Страшная обстановка делала свое дело. Несколько человек сошло с ума, у остальных открылись нервные страдания, болезни груди сделались всеобщими: у одних кашель, у других все признаки зарождающейся чахотки, у третьих — кровохаркание. Постоянная сырость и холод сказались ревматизмом. У некоторых ослабло зрение и слух. Поддались даже железные организмы заключенных атлетов-рабочих: расшатались их „веревочные“ нервы, надломились их могучие груди, легко выносившие в течение многих лет ужасный воздух мастерских и подвалов.
Но „честь“ переполнить чашу страданий политических заключенных выпала на долю смотрителя тюрьмы Зубачевского. Политический больной, находящийся в последнем градусе чахотки, обратился к нему с просьбой уделить ему, полуумирающему, койку. Зубачевский приказал перевести его в карцер…»
Все, о чем писал Анненков, на несколько месяцев раньше пришлось испытать Владимиру Хавкину. Может быть, даже он подсказал руководителю кружка факты страшного произвола, творимого в стенах тюрьмы. Подобно остальным арестантам, Хавкин мерз, голодал, валялся на полу, ибо кровати полагались только лицам «привилегированных сословий». Его так же, как и других, водили на допрос в одну из камер, где «сам» Стрельников, издеваясь над заключенными, пытался вырвать сведения о подпольной организации. Хавкин не выдал кружковцев, не сказал ничего о готовящемся покушении, хотя и знал, что револьвер системы «Веблея» и два кинжала хранятся в квартире одного народовольца, откуда их ежедневно после обеда уносят в расчете, что представится случай совершить покушение. Знал он и многое другое. Но генералу студент показался, видимо, мелкой сошкой. Кстати, известно, что следователем Стрельников был скверным, раскрывать организации не умел, часто выпускал из рук важные сведения. Он не знал ни программы «Народной воли», ни того, что в Одессе, кроме рабочей подгруппы, имеется сложная местная организация. Жандармы и не подозревали в то время, что в университете действуют не отдельные «беспокойные», а целая сеть хорошо организованных народовольческих кружков. Это и спасло Хавкина.
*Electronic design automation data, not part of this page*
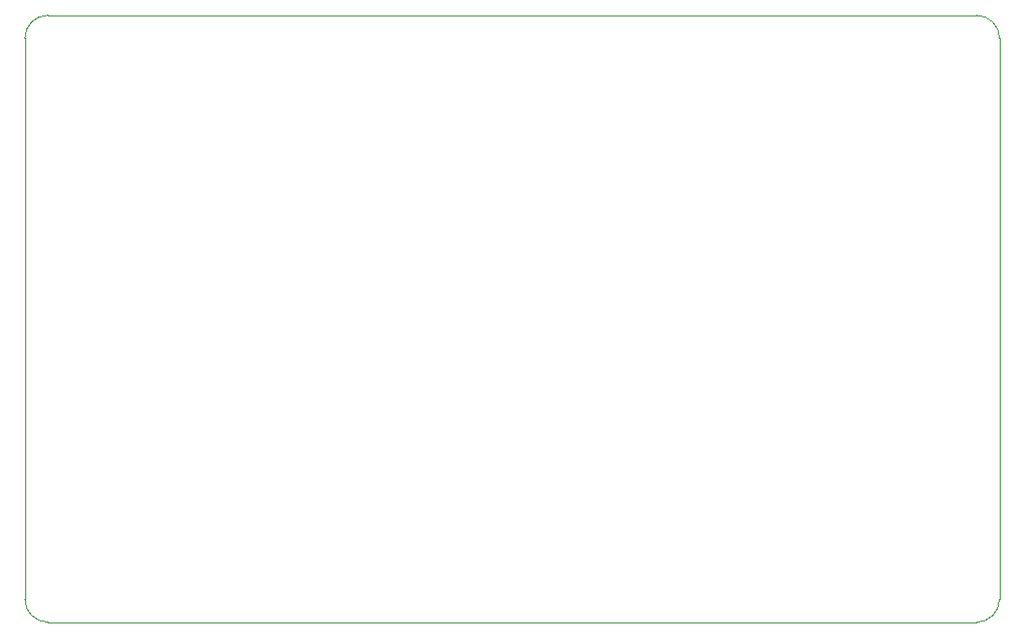
<source format=gbr>
G04 #@! TF.GenerationSoftware,KiCad,Pcbnew,(5.1.4)-1*
G04 #@! TF.CreationDate,2020-04-21T16:32:33+02:00*
G04 #@! TF.ProjectId,Placa_lopy4,506c6163-615f-46c6-9f70-79342e6b6963,rev?*
G04 #@! TF.SameCoordinates,Original*
G04 #@! TF.FileFunction,Profile,NP*
%FSLAX46Y46*%
G04 Gerber Fmt 4.6, Leading zero omitted, Abs format (unit mm)*
G04 Created by KiCad (PCBNEW (5.1.4)-1) date 2020-04-21 16:32:33*
%MOMM*%
%LPD*%
G04 APERTURE LIST*
%ADD10C,0.100000*%
G04 APERTURE END LIST*
D10*
X183000000Y-100000000D02*
G75*
G02X185000000Y-102000000I0J-2000000D01*
G01*
X185000000Y-151000000D02*
G75*
G02X183000000Y-153000000I-2000000J0D01*
G01*
X102000000Y-153000000D02*
G75*
G02X100000000Y-151000000I0J2000000D01*
G01*
X100000000Y-102000000D02*
G75*
G02X102000000Y-100000000I2000000J0D01*
G01*
X100000000Y-102000000D02*
X100000000Y-151000000D01*
X183000000Y-153000000D02*
X102000000Y-153000000D01*
X185000000Y-102000000D02*
X185000000Y-151000000D01*
X102000000Y-100000000D02*
X183000000Y-100000000D01*
M02*

</source>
Владимира выпустили. Случилось это ранней весной, за несколько дней до того, как на Приморском бульваре двадцатилетний Желваков выстрелом в упор убил ненавистного всем генерала. Восемнадцатого марта прогремел этот давно ожидаемый народовольцами выстрел, а в первых числах апреля подпольная группа Анненкова уже размножила на гектографе присланную из Петербурга прокламацию: «От Исполнительного комитета». «События восемнадцатого марта, — говорилось в ней, — купленные дорогой ценой крови наших товарищей, будут грозным предупреждением тем царским опричникам, которые не останавливаются ни перед какими средствами в борьбе с революционной партией».
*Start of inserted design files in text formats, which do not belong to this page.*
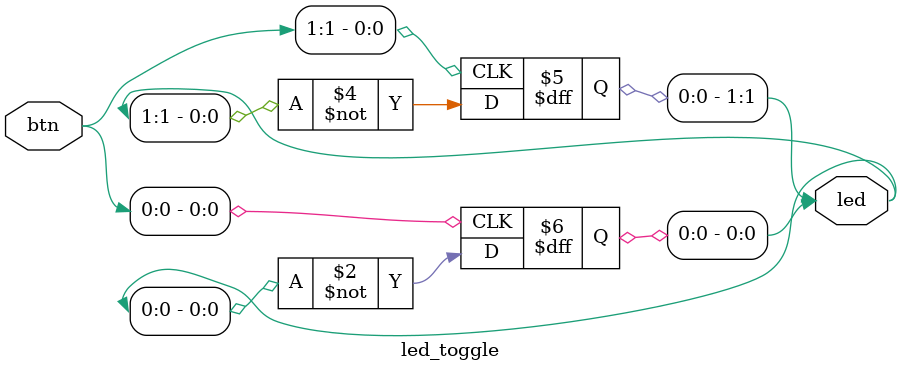
<source format=v>
`timescale 1ns / 1ps


module led_toggle(btn,led);
input [1:0] btn;
output reg [1:0] led;
always@(posedge btn[0])
	led[0]=~led[0];
always@(posedge btn[1])
	led[1]=~led[1];

endmodule


</source>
В обстановке ожесточенного террора, в дни, когда в одесской тюрьме озверевшие жандармы без суда и следствия повесили Халтурина и Желвакова, Хавкин и его товарищи расклеивали по стенам и заборам Одессы фиолетовые листки прокламаций. В чем-в чем, а в недостатке мужества обвинять студента Хавкина не приходится. Он продолжал готовить в подпольной мастерской фальшивые паспорта, собирал деньги на нужды народовольцев. И все же Владимир постепенно охладевает к «Народной воле». Причину этого следует искать, видимо, не в целях партии, а в ее методах. Студент едва ли понимал, что индивидуальный террор вообще негодное средство в политической борьбе. Но верному ученику Мечникова, проникнутому гуманными идеями своего учителя, было чуждо всякое кровопролитие. Выстрел на Приморском бульваре Владимир воспринял как некую катастрофу. Кружок Анненкова продолжал стоять на позициях террора, и Владимир не находил в себе больше сил служить делу, которое вызывало у него отвращение. Начался медленный, но неизбежный отход Хавкина от народовольцев.